Paisagem com dromedário (romance, Companhia das Letras, 2010)
Release
Autoexilada numa ilha vulcânica, Érika grava mensagens em que relata o seu dia-a-dia e acontecimentos recentes de sua vida. Nas 22 gravações que compõem Paisagem com dromedário, ela tenta reconstituir seu passado e a relação profunda que manteve com Alex.
Artistas plásticos, Érika e Alex se envolveram durante anos em experiências estéticas e existenciais, que incluíam obras em parceria e um insólito triângulo amoroso com a jovem Karen.
A perplexidade diante da morte de Karen, e do seu próprio comportamento em relação à amiga, da qual se afastou ao saber que ela estava com câncer, parece ser uma das motivações para o exílio voluntário de Érika e para sua rememoração do passado.
No centro das inquietações da narradora está a questão da identidade.
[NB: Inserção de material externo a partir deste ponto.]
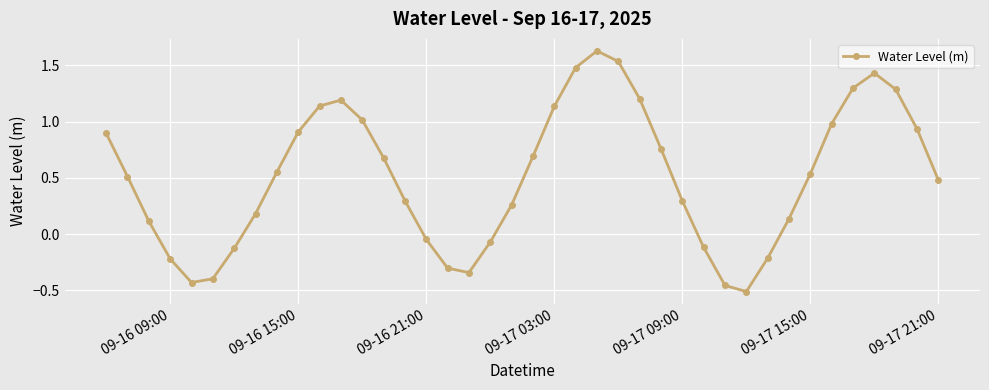

How many points are lower than both their immediate neighbors (excluding endpoints)?

3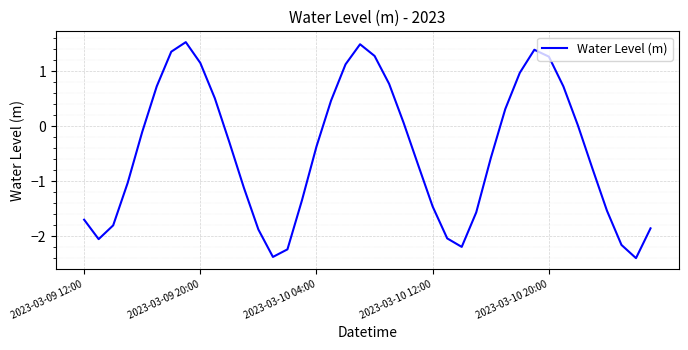

What is the difference between the maximum and second lowest values?

3.9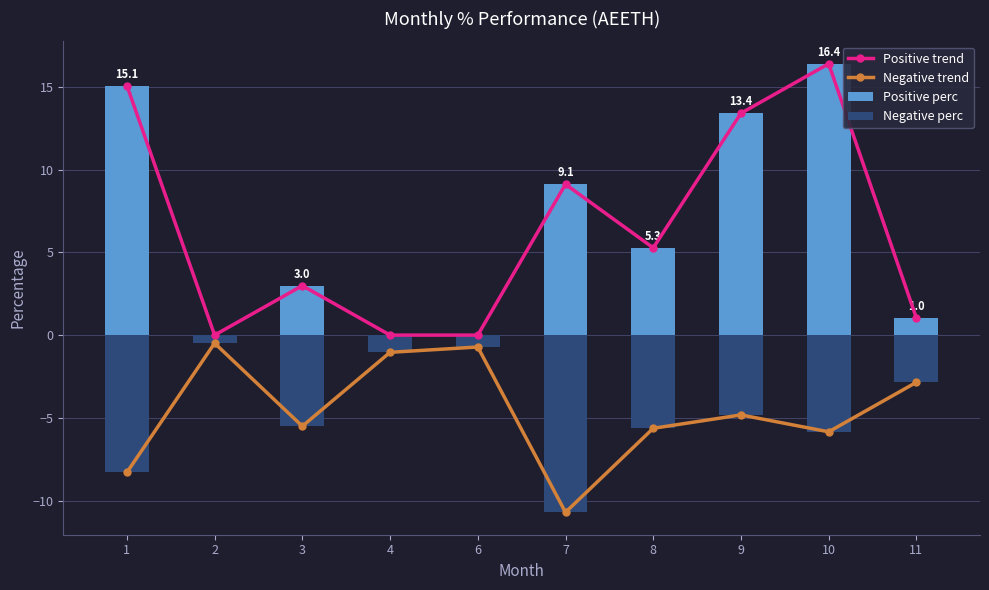

Is it true that Positive trend equals 1.0 at 11?

True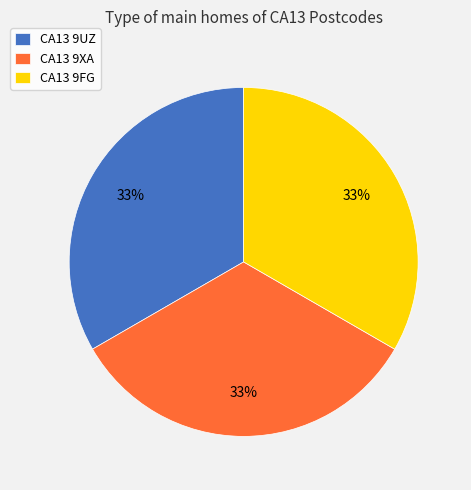

Is it true that CA13 9XA is 33% of the pie?

True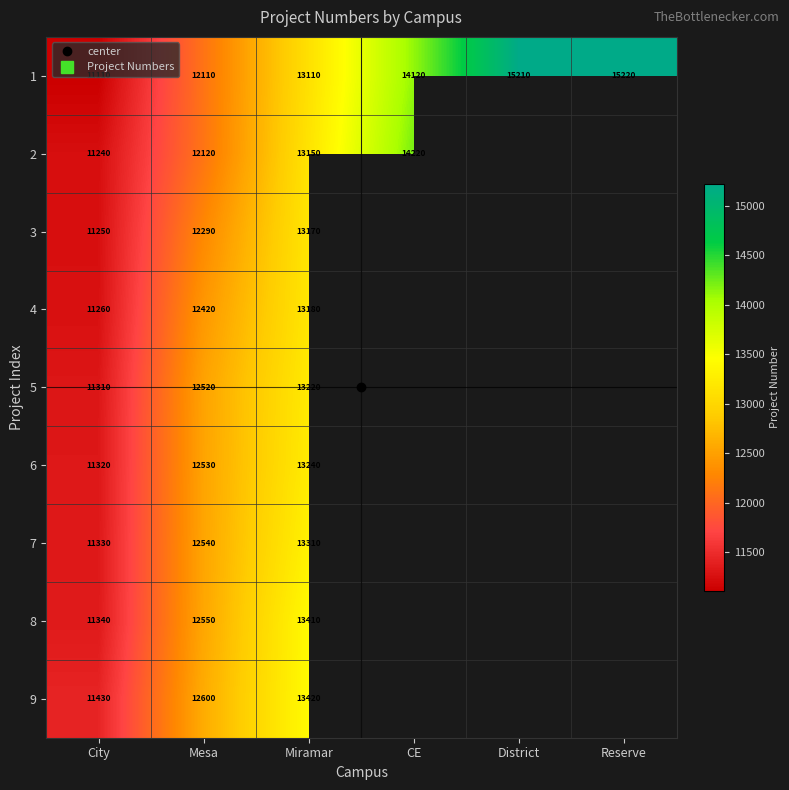

Count the number of data series in this chart.

9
Onde começava a sua personalidade de artista e de mulher e onde terminava a influência ao mesmo tempo fecunda e opressora de Alex? Érika se entrega a esse exercício retrospectivo, em que se misturam a memória, a imaginação e um implacável raciocínio crítico.
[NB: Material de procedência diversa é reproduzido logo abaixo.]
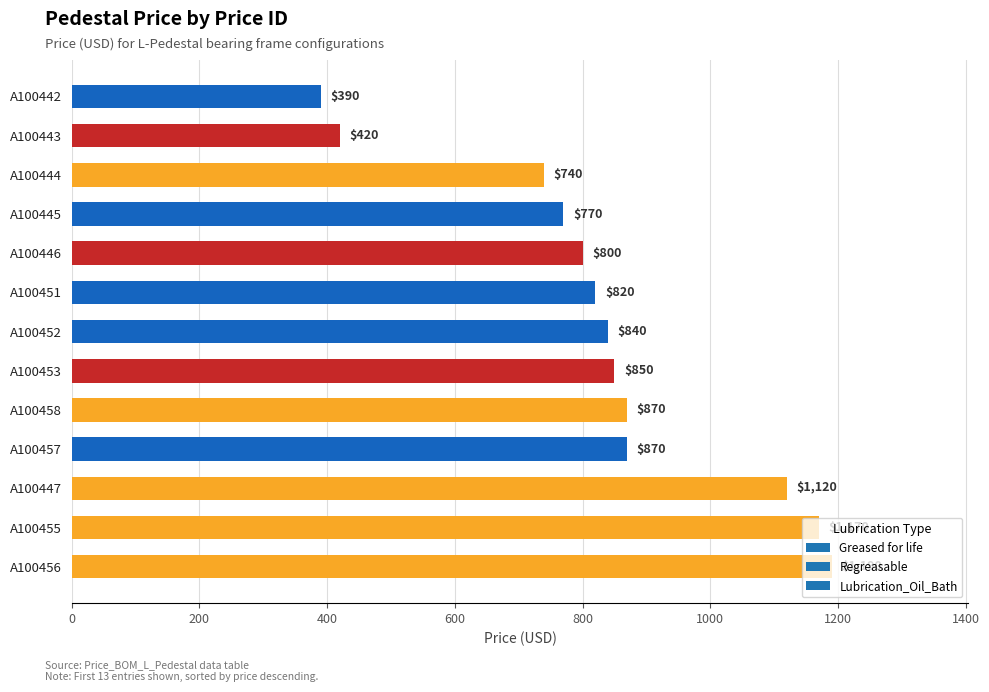

What is the approximate value at A100455, to the nearest 10?

1170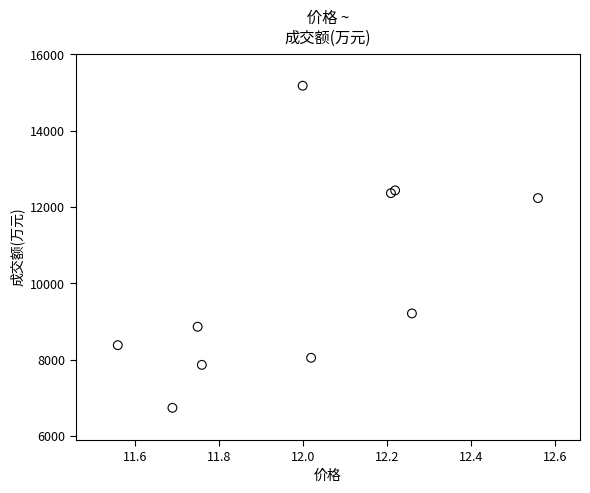

What Y value in the scatter plot is closest to 10958?

12234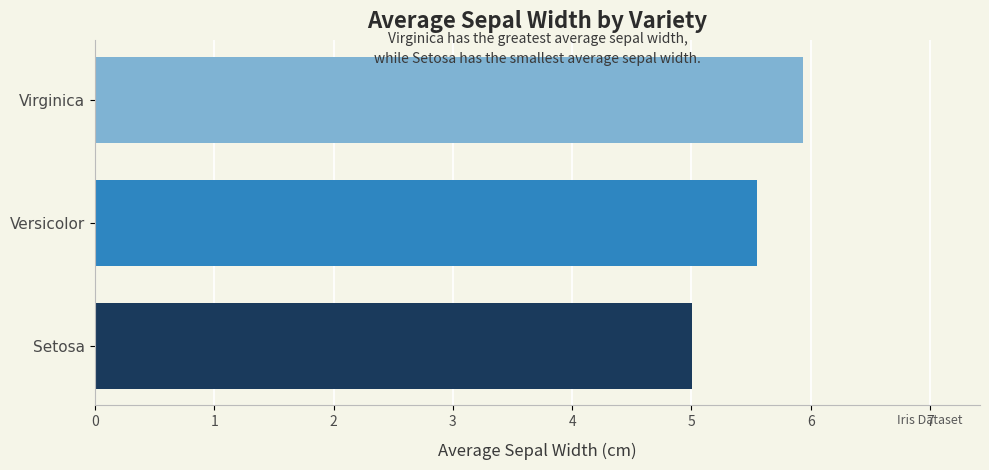

Between Setosa and Virginica, which is larger?

Virginica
Em Paisagem com dromedário, Carola Saavedra constrói um romance através de transcrições de gravações e ruídos, aproximando-o do cinema e do radioteatro. Reafirma assim o vigor e a originalidade de sua escrita, uma das mais marcantes do atual panorama literário brasileiro.
Video
Trecho
Gravação 1
Barulho de vento e de ondas batendo num rochedo. Pequenas pedras caindo na água. Passos. Interrupção. Voz.
Estou no extremo sul da ilha. Se eu nadasse numa linha reta, imagino que em algum momento chegaria ao Antártico. Terras austrais. De qualquer forma, o extremo sul não significa muita coisa, quando o extremo norte fica a pouco mais de duas horas de carro. Poucas horas de carro, e pronto, terminou a ilha. O mar, em compensação, parece inesgotável. Assustador. O mar aqui é um mar que ainda não foi domesticado. Nunca lhe foi imposto limite algum. Até mesmo as cores, o cheiro, as algas, tudo nele parece que acaba de surgir. E me vem sempre a sensação de estranhamento quando olho em volta e vejo estradas, casas, pessoas, como em qualquer outro lugar.
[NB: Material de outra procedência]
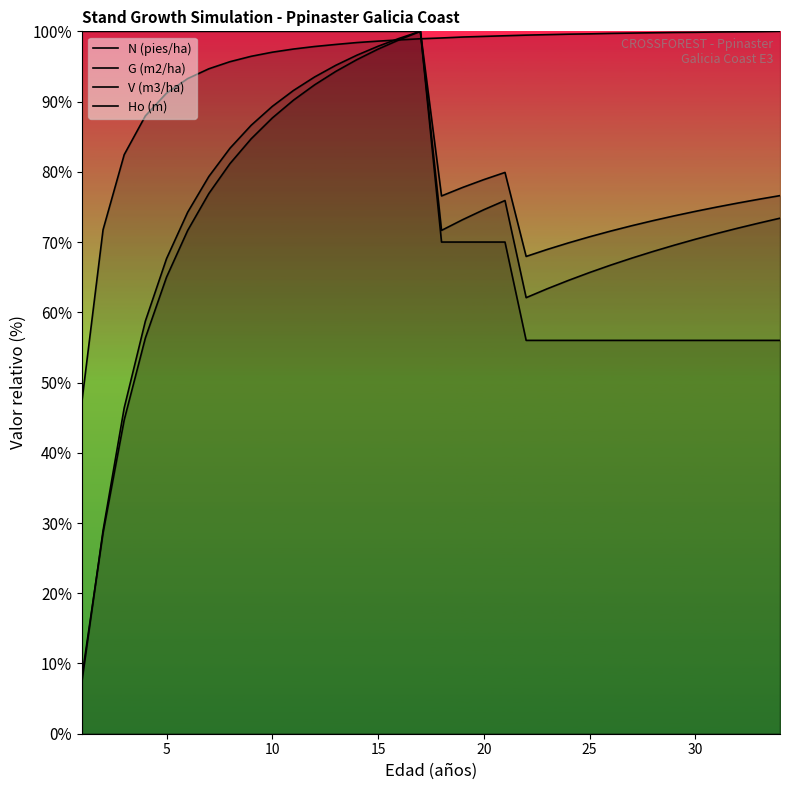

What is the approximate value of V (m3/ha) at 10?

91.6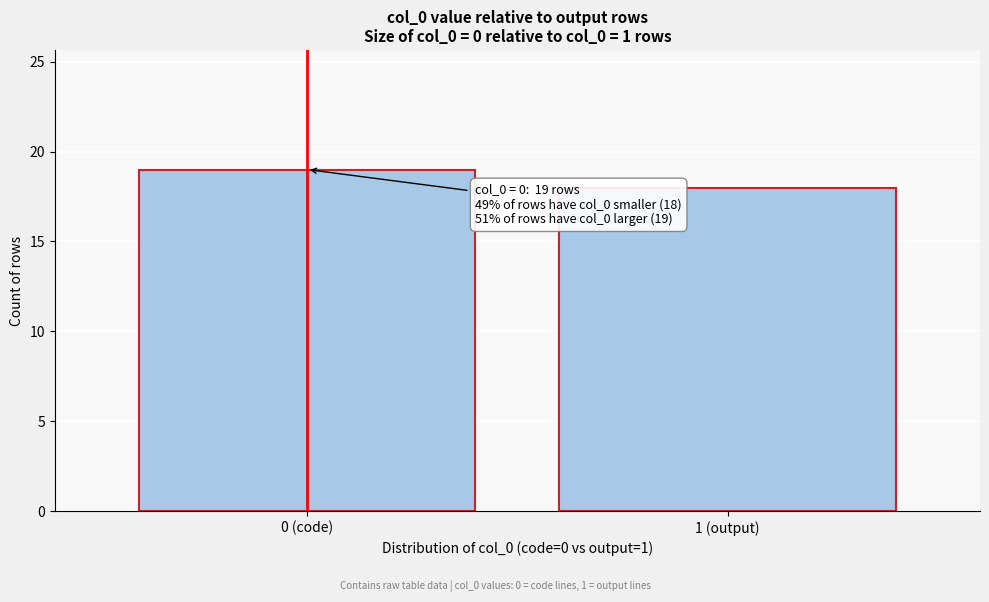

Reading left to right, extract all data points from this chart.

0 (code)=19	1 (output)=18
Faz uma ou duas semanas que estou aqui. Talvez sejam apenas alguns dias, não sei. Alex, os dias passam de modo incomum neste lugar. Mas eu não queria começar falando da ilha, também não queria começar reclamando de que o tempo passa rápido ou devagar. Queria começar falando de uma imagem. Não sei se era uma fotografia ou se fui eu que guardei aquele momento como algo estático na memória. Antes que as coisas com Karen tomassem o rumo que tomaram. Nós três. A imagem era assim: Karen abrindo uma garrafa de vinho, você a abraçava pelas costas, dizia alguma coisa em seu ouvido. Karen ria, envergonhada. Karen sempre ria assim, como se o riso fosse algo obsceno. Ela abaixava a cabeça, desviava o olhar, e ria. Eu, sentada naquela tua poltrona, o couro gasto, desbotado, eu ria também, mas meu riso, como sempre, era quase uma gargalhada. Eu segurava uma taça ainda cheia. Não sei mais qual era o motivo, mas lembro que naquele instante tudo me parecia tão suave, tão perfeito, como se fosse impossível qualquer incompreensão, qualquer desentendimento.